Penso che questa misura possa essere introdotta attraverso il decreto di riordino del settore, nelle sue due dimensioni: digitale e fisica", aveva detto. Ma nel decreto di cui fa parte la creazione dell’Agenzia governativa di controllo sui conti del calcio, la questione scommesse non c’è. I lavori vanno avanti a rilento, si sta ragionando ancora sulla fattibilità. Per capirci, non si è arrivati a parlare di percentuali dell’ammontare destinabile al calcio. La Federcalcio vorrebbe creare una cabina di regia e ha chiesto allo Stato un intervento concreto come supporto allo sviluppo delle infrastrutture anche attraverso nuove logiche di finanziamento (come un fondo a partecipazione mista pubblico-privato). Il tema è caro anche al governo, tanto che Abodi ha ipotizzato a più riprese la nomina di un «commissario per gli stadi». Da qualche settimana sono stati avviati una serie di incontri con le società che hanno più necessità di interventi infrastrutturali (uno è in programma anche oggi). Il ciclo di riunioni si concluderà a breve, quindi verrà proposta una soluzione che non sarà necessariamente quella del commissariamento. E il Decreto Crescita? A fronte degli aiuti che faticano ad arrivare, ci sono quelli che il calcio ha perso.
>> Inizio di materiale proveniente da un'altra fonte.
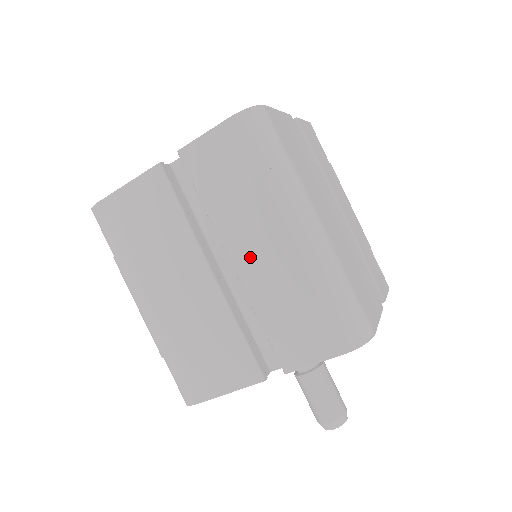
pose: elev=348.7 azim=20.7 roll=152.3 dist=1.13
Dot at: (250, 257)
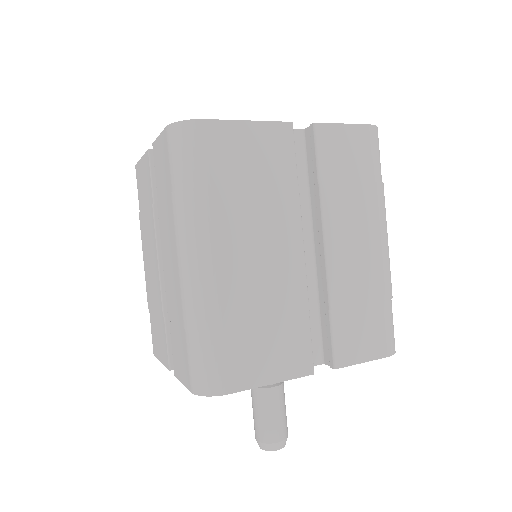
Dot at: (167, 263)
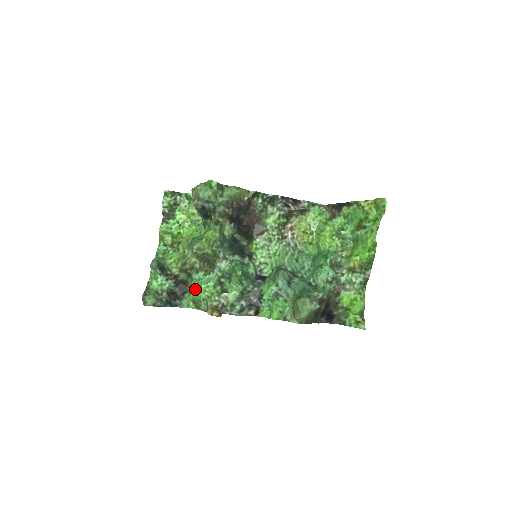
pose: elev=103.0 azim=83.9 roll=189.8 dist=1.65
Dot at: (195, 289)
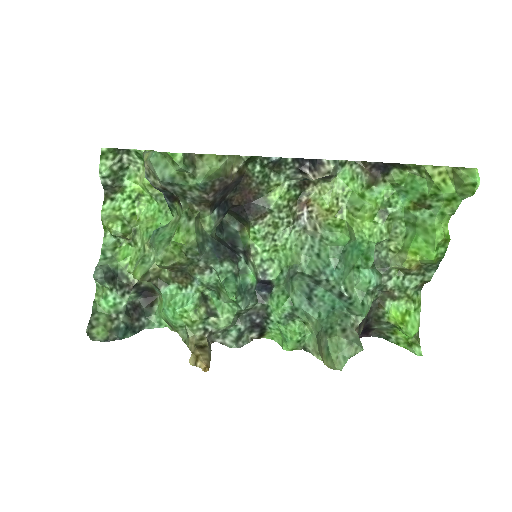
Dot at: (166, 311)
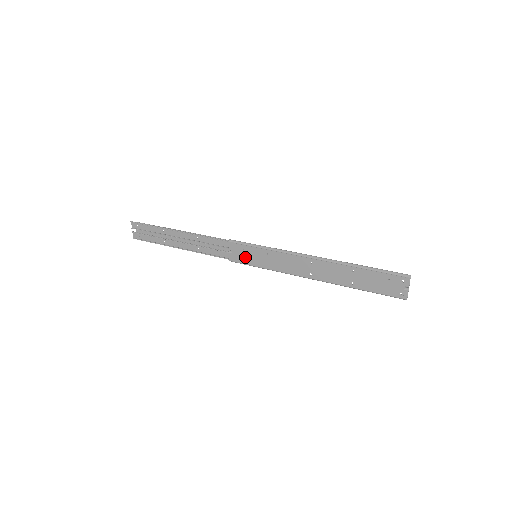
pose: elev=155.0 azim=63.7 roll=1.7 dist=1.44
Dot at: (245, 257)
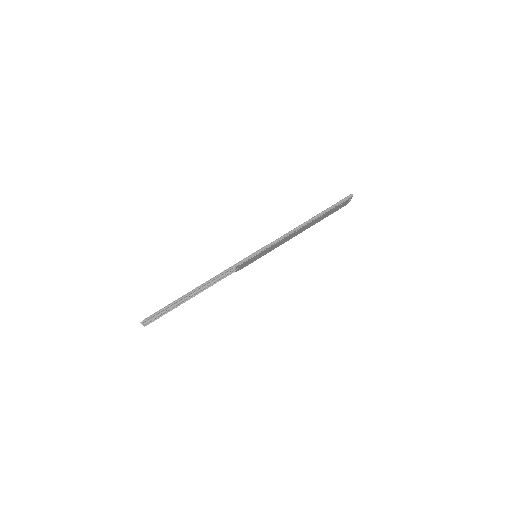
Dot at: (249, 263)
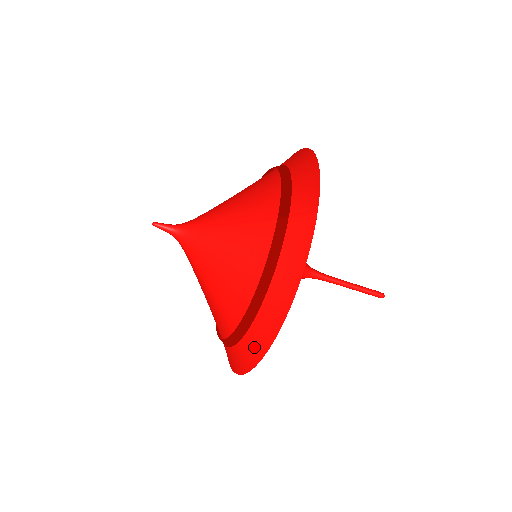
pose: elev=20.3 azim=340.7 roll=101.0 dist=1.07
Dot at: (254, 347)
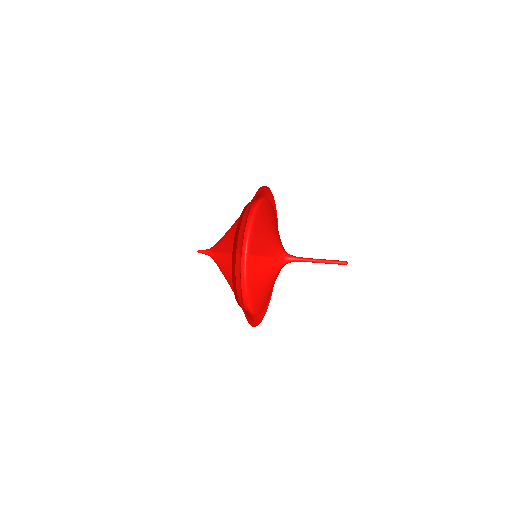
Dot at: occluded
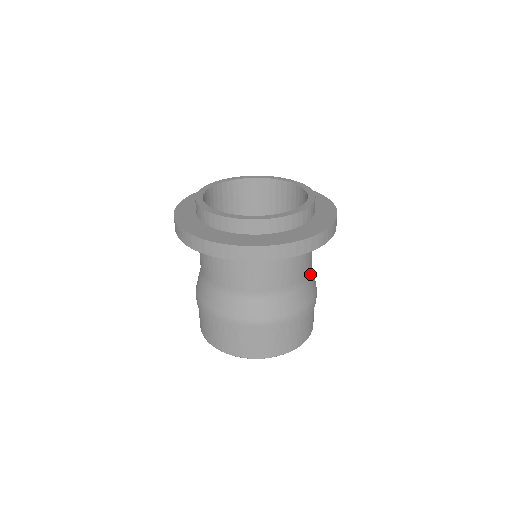
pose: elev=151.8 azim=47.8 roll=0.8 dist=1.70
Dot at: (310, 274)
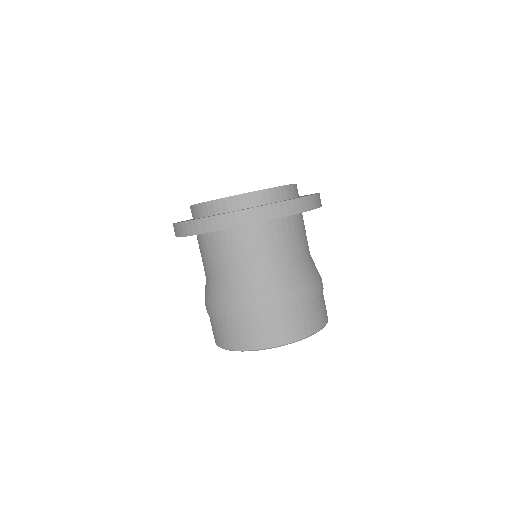
Dot at: occluded
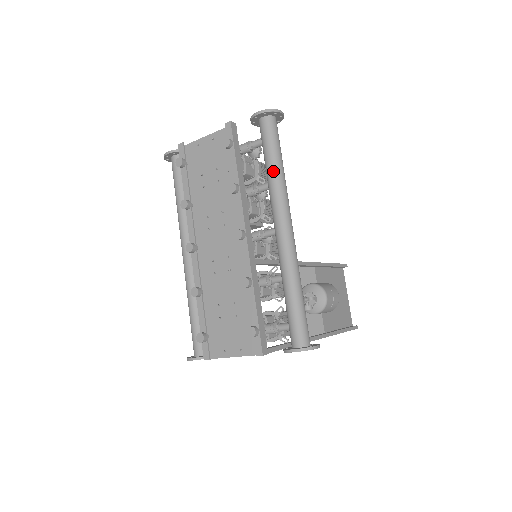
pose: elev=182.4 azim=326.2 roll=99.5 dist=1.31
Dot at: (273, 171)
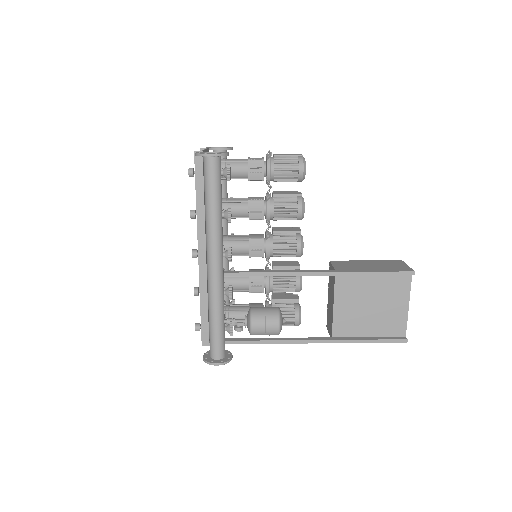
Dot at: (205, 211)
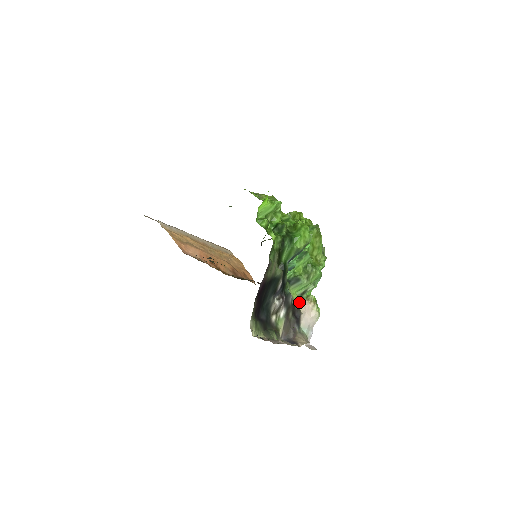
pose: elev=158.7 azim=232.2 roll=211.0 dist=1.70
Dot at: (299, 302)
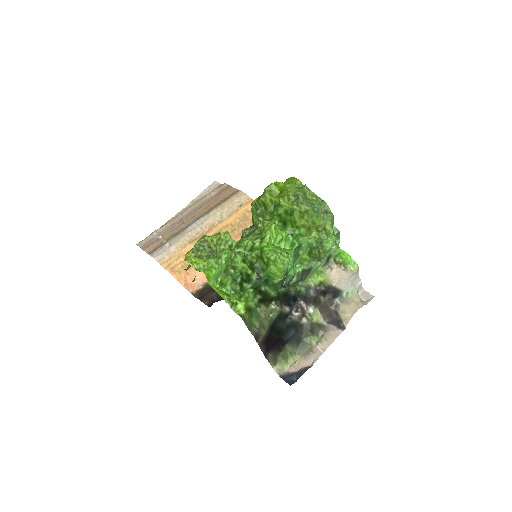
Dot at: (326, 277)
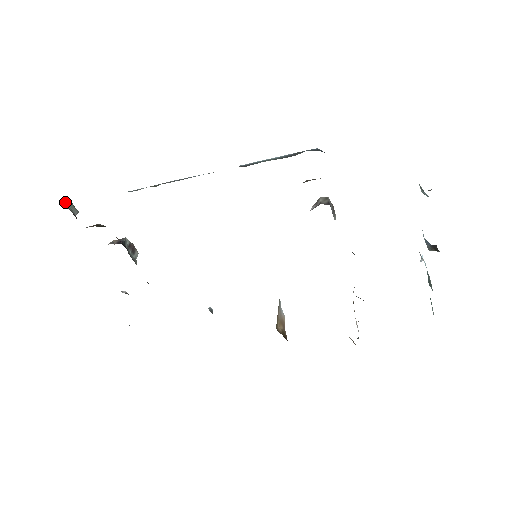
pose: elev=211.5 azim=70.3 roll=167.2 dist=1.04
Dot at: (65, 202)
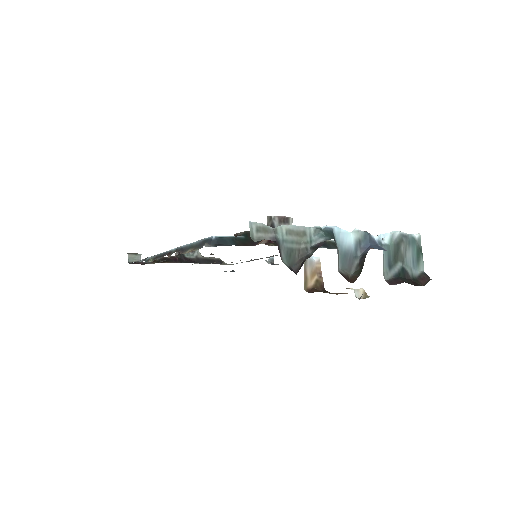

Dal 1° gennaio 2024 sono appunto venuti a mancare i vantaggi fiscali del Decreto Crescita, che avevano permesso di far arrivare in Italia campioni con stipendi importanti, diventati accessibili proprio grazie a quegli sgravi. Un’opportunità che non solo aveva migliorato l’appeal del calcio italiano a livello internazionale, ma aveva giovato molto anche alle casse dello Stato visto che i giocatori sui loro stipendi pesanti pagavano ovviamente le tasse. No. Durante la pandemia, a fronte di perdite ingentissime per il tutto il sistema calcio (complessivamente si parla di 2,2 miliardi di euro), lo Stato non ha fornito ristori, cosa che invece è stata fatta in modo decisamente importante per altri settori, tra cui il cinema. Nessun aiuto diretto insomma, all’epoca ci si limitò a fornire dei rimborsi per le spese sui tamponi e qualche sostegno per i Dilettanti. Eppure il calcio in Italia vale 22 miliardi di euro, pari all’1,4% del Pil. Dimenticarsene sarebbe un grave errore.